Bottini, who first studied otters as a graduate student in New Hampshire in the early 1980s, continued to search for signs of them after taking a job with the then-Group for the South Fork in 1987. Although he had heard of the occasional otter sighting on Long Island, he had no luck finding signs of their presence until he did a comprehensive survey between 2008 and 2009.
Although most of the evidence of otter habitation pointed to the north shore of Nassau County, he did find signs of a single otter on the East End. Later research uncovered their presence in North Sea, North Haven and several other sites.
Although Bottini found no evidence of otters in the Long Pond Greenbelt during his initial study, a decade later, in 2018, Callie Velmachos, who Bottini described as “the most knowledgeable wildlife track and sign person I know of on Long Island,” found signs of the presence of at least one otter in the greenbelt.

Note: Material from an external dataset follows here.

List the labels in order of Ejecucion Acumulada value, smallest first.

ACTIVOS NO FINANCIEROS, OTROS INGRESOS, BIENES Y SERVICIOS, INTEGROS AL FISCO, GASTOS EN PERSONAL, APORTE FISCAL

“I’ve been in the greenbelt for decades. I’ve been tracking easily for 25 years,” Velmachos said. “And when you do that, you notice things.”
Velmachos noted “a disturbance at the end of Long Pond,” where something had messed up leaves. She found scat that could be pinpointed to an otter and not a raccoon or other mammal.
Otters, though social, do not pair up, Bottini said. Instead, a female raises her pups alone before they go out on their own after about five or six months. He said from the trail camera images he had seen from the greenbelt, he couldn’t confirm if there was more than one otter present.
The otter that was killed in Sag Harbor was likely on its way to or from Ligonee Brook, a small stream that flows west of the turnpike, said Frank Quevedo, the executive director of the South Fork Natural History Museum. Quevedo picked up the carcass and turned it over to the State Department of Environmental Conservation for research.
“It was my first-ever visual of a river otter, dead or alive, on Long Island,” Quevedo said. “It’s sad to see it was dead, but at the same time, it’s encouraging to see that they are reestablishing themselves on eastern Long Island.”